O(1) with uniform distribution (or as uniform as random generator offers) can be done, depending on whether you count certain mathematical operation as O(1). As a rule we would, though in the case of bit-tweaking one might make a case that they are not.

The trick is that while it's easy enough to get the lowest set bit and to get the highest set bit, in order to have uniform distribution we need to randomly pick a partitioning point, and then randomly pick whether we'll go for the highest bit below it or the lowest bit above (trying the other approach if that returns zero).

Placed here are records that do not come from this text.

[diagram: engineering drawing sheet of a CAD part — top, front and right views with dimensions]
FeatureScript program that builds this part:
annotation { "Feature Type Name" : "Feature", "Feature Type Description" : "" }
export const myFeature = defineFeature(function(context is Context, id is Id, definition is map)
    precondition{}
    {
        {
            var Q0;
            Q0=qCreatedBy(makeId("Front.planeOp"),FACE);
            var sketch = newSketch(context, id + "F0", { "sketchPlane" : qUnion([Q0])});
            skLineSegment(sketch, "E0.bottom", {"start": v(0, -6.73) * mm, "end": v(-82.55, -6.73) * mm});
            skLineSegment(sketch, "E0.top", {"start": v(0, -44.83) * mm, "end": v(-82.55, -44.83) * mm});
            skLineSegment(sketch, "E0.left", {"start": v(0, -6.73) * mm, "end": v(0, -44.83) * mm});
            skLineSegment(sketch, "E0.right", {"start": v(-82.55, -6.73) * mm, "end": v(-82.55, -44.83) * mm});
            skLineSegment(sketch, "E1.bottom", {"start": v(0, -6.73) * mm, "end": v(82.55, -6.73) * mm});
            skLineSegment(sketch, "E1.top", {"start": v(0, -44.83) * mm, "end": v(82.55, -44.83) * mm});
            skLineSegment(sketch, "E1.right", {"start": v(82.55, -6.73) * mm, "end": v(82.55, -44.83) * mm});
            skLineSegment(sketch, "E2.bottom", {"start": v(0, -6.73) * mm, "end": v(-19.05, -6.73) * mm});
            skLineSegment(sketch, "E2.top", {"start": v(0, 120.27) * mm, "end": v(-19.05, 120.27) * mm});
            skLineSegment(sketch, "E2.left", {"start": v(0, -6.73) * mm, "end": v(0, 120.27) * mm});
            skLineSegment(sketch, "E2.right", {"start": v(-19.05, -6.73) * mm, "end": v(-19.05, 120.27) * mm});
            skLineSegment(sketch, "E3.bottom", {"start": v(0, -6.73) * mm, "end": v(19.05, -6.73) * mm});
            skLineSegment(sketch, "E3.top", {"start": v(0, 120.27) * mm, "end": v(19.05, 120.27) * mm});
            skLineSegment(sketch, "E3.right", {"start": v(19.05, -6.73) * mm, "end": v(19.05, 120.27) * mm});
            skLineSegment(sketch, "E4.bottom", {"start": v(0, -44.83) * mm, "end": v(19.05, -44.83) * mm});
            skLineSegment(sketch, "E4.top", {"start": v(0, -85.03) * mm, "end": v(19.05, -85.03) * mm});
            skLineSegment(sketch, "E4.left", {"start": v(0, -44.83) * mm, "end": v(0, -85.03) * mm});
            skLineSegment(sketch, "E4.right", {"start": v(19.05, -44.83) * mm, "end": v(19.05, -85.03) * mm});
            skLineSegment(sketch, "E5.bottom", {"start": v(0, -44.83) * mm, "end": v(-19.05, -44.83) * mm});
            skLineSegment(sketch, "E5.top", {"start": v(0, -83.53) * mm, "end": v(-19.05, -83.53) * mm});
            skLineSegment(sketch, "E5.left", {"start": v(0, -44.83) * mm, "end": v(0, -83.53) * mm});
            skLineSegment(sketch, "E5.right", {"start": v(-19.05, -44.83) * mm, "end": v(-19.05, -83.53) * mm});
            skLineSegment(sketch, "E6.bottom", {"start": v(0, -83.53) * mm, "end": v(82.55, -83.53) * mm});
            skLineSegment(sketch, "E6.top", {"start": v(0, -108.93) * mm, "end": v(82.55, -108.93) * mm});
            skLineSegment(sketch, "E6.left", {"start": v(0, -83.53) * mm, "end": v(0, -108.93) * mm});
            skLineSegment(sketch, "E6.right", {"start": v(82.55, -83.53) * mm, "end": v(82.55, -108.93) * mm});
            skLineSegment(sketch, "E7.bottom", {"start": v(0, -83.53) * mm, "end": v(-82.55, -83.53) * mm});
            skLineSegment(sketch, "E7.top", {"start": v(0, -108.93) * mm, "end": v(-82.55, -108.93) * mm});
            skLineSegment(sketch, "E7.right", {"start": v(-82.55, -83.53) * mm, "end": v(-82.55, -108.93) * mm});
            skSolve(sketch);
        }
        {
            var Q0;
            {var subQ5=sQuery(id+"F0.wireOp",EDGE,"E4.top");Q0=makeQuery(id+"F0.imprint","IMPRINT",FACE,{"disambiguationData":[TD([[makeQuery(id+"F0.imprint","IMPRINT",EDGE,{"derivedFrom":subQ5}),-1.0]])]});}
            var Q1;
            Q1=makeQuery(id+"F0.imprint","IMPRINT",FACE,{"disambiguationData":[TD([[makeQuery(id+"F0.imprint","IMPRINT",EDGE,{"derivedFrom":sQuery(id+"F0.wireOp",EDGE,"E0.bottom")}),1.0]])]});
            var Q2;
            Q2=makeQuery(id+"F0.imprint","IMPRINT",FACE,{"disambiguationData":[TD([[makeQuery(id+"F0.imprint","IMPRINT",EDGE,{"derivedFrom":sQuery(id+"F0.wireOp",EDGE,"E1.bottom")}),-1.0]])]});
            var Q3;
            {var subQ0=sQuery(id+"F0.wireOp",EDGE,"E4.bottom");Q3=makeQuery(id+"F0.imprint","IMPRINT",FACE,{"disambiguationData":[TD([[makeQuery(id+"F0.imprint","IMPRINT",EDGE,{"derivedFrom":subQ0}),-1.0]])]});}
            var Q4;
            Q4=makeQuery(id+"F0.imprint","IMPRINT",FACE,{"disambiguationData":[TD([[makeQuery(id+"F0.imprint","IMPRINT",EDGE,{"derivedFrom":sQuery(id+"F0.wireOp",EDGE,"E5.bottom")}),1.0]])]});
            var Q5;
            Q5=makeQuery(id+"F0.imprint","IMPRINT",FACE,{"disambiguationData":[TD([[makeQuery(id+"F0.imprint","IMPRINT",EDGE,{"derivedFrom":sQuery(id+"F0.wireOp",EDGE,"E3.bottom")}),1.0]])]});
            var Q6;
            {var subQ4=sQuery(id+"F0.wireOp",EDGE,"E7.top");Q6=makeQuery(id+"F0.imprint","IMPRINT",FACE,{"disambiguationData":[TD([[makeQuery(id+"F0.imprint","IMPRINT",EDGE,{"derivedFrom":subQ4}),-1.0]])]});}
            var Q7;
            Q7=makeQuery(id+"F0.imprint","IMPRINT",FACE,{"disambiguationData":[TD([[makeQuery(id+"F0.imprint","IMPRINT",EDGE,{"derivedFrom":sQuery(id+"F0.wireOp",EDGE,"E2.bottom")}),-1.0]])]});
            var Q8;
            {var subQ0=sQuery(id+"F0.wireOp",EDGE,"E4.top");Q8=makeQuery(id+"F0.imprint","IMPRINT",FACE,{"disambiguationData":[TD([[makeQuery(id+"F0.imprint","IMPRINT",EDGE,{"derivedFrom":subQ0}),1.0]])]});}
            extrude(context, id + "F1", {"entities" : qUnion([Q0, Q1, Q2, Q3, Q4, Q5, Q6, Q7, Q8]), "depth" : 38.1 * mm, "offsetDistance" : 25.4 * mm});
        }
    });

I've broken this down a bit more than might be usual to allow the steps to be more easily followed. The only question on constant timing I can see is whether Math.Pow and Math.Log should be considered O(1).

Hence:

public static uint FindRandomSharedBit(uint x, uint y)
{//and two nums together, to find shared bits.
  return FindRandomBit(x & y);
}
public static uint FindRandomBit(uint val)
{//if there's none, we can escape out quickly.
  if(val == 0)
    return 0;
  Random rnd = new Random();
  //pick a partition point. Note that Random.Next(1, 32) is in range 1 to 31
  int maskPoint = rnd.Next(1, 32);
  //pick which to try first.
  bool tryLowFirst = rnd.Next(0, 2) == 1;
  // will turn off all bits above our partition point.
  uint lowerMask = Convert.ToUInt32(Math.Pow(2, maskPoint) - 1);
  //will turn off all bits below our partition point
  uint higherMask = ~lowerMask;
  if(tryLowFirst)
  {
    uint lowRes = FindLowestBit(val & higherMask);
    return lowRes != 0 ? lowRes : FindHighestBit(val & lowerMask);
  }
  uint hiRes = FindHighestBit(val & lowerMask);
  return hiRes != 0 ? hiRes : FindLowestBit(val & higherMask);
}
public static uint FindLowestBit(uint masked)
{                                  //e.g  00100100
  uint minusOne = masked - 1;      //e.g. 00100011
  uint xord = masked ^ minusOne;   //e.g. 00000111
    uint plusOne = xord + 1;       //e.g. 00001000
    return plusOne >> 1;           //e.g. 00000100
}
public static uint FindHighestBit(uint masked)
{
    double db = masked;
    return (uint)Math.Pow(2, Math.Floor(Math.Log(masked, 2)));
}

Answer 6

This can't be done in O(1), and any solution for a fixed number of N bits (unless it's totally really ridiculously stupid) will have a constant upper bound, for that N.

Answer 7

If you have few enough bits to worry about, you can get O(1) using a lookup table:

var lookup8bits = new int[256][] = {
    new [] {},
    new [] {0},
    new [] {1},
    new [] {0, 1},
    ...
    new [] {0, 1, 2, 3, 4, 5, 6, 7}
};

Failing that, you can find the least significant bit of a number x with (x & -x), assuming 2s complement. For example, if x = 46 = 101110b, then -x = 111...111010010b, hence x & -x = 10. You can use this technique to enumerate the set bits of x in O(n) time, where n is the number of set bits in x.

Note that computing a pseudo random number is going to take you a lot longer than enumerating the set bits in x!